More than 200 networks worldwide and radio stations in more than 150 countries relayed emotional performances by the likes of Neil Young, who covered John Lennon's "Imagine," and on organ accompanied Pearl Jam's Eddie Vedder and Mike McCready on that band's "Long Road." A host of others performed, including Alicia Keys, Sting, Paul Simon, Faith Hill, and Limp Bizkit's Fred Durst and Wes Borland, who were joined by the Goo Goo Dolls' Johnny Rzeznik for an acoustic rendition of Pink Floyd's "Wish You Were Here."
Through its toll-free phone number -- answered for a time by celebrities such as Jack Nicholson, Andy Garcia, Whoopi Goldberg, Al Pacino, Meg Ryan, Sylvester Stallone, Sally Field, and Brad Pitt -- and its still-operating official Web site, the tribute raised more than $110 million before the West Coast rebroadcast, according to reports. Organizers are expected to announce totals sometime today.
As National Football League play resumed in stadiums around the country yesterday (Sept. 23), stirring renditions of the National Anthem were preceded by separate taped messages from New York governor George Pataki and mayor Rudolph Giuliani, as well as taped musical performances. "America the Beautiful" was performed by Jon Bon Jovi and Richie Sambora (who also participated in the "Tribute to Heroes" broadcast), joined by members of the New York fire and police departments. Mary J. Blige and Lionel Richie performed the song at a New York waterfront location backed by the Boys Choir of Harlem. Similar festivities are expected prior to tonight's "Monday Night Football" broadcast on ABC featuring the Green Bay Packers and Washington Redskins.
Sunday afternoon also saw James Earl Jones and Oprah Winfrey host "A Prayer For America," a memorial service at Yankee Stadium in New York. The event, open mostly to families of the victims, featured performances by Bette Midler and country singer Lee Greenwood, who sung "Wind Beneath My Wings" and "God Bless the U.S.A.," respectively.

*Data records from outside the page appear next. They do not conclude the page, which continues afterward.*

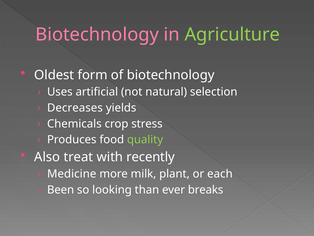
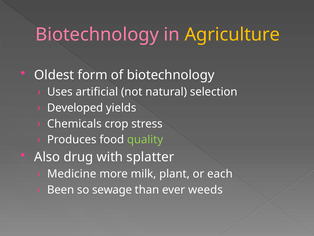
Agriculture colour: light green -> yellow
Decreases: Decreases -> Developed
treat: treat -> drug
recently: recently -> splatter
looking: looking -> sewage
breaks: breaks -> weeds
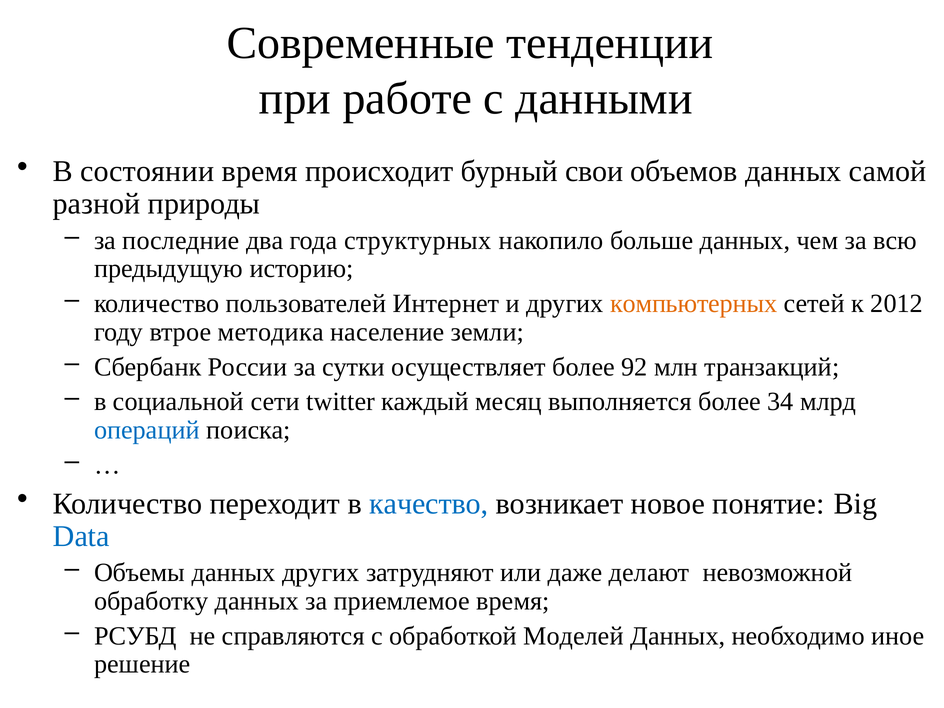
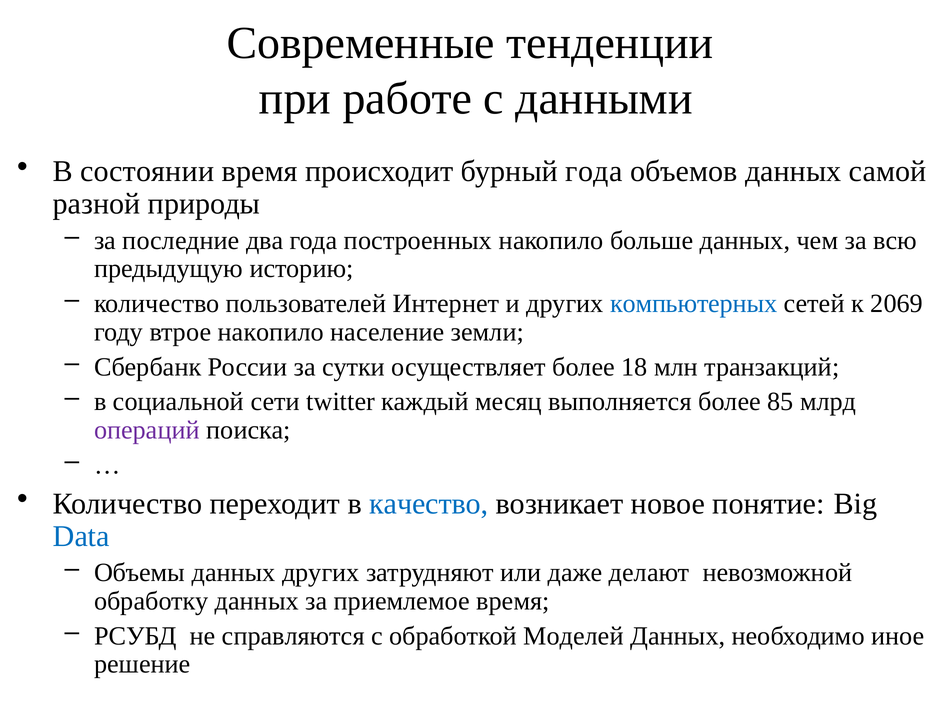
бурный свои: свои -> года
структурных: структурных -> построенных
компьютерных colour: orange -> blue
2012: 2012 -> 2069
втрое методика: методика -> накопило
92: 92 -> 18
34: 34 -> 85
операций colour: blue -> purple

Also Sunday, Liberty State Park in Jersey City, N.J., which once offered spectacular views of the World Trade Center from across New York Harbor, hosted a memorial. Thousands gathered to hear Ray Charles play his rendition of "America the Beautiful," as well as performances by the New Jersey Symphony Orchestra and the American Boys Choir of Princeton (N.J.).